Para Maria Rita, mesmo as violências mais sutis constrangem e ferem sua liberdade. Ela relata que há cerca de 8 meses passeava em um shopping de João Pessoa de mãos dadas com outra garota e um grupo de rapazes passou olhando de maneira constrangedora para ambas. Quando elas estavam indo embora, eles deram as mãos e andaram de um jeito “feminino”, ridicularizando elas. “Felizmente não aconteceu nada além disso, mas essas coisas ficam marcadas na nossa cabeça”, conta a estudante.

Saúde

A vivência da sexualidade das mulheres lésbicas é tratada como tabu até mesmo nos consultórios médicos. Um problema enfrentado por elas é a falta de informações sobre sua saúde sexual e prevenção de Infecções Sexualmente Transmissíveis (IST). A falta de traquejo e ignorância de profissionais da saúde assustam as mulheres que buscam informações e atendimento ginecológico.
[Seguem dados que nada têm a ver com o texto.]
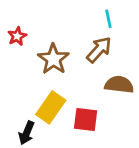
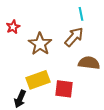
yellow rectangle: (51, 107) -> (38, 80), turned 35

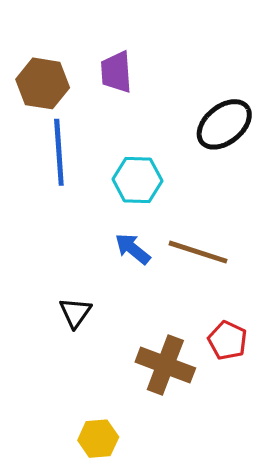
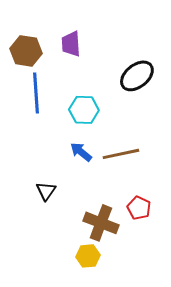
brown line: (198, 252) -> (121, 154), turned -30
yellow hexagon: (98, 439) -> (88, 256), moved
“Acho que falta atenção para as nossas demandas na saúde. Não se fala sobre prevenção a ISTs em mulheres lésbicas, não temos nenhum tipo de preservativo destinado a nós no mercado. Além de se sentir desconfortável em um consultório de ginecologista, com medo de questionarem nossa sexualidade porque acreditam que ela não é válida por não ter a presença de um homem”, protesta Maria Rita.

O Mês da Visibilidade Lésbica busca dar vazão a essas violações, mas também mostrar que mulheres lésbicas existem e que não estão sozinhas. Ter vozes ecoando essa realidade é representativo, confortante, promove o combate ao preconceito e quebra estigmas. Heloísa, Maria Rita e Mikaely existem.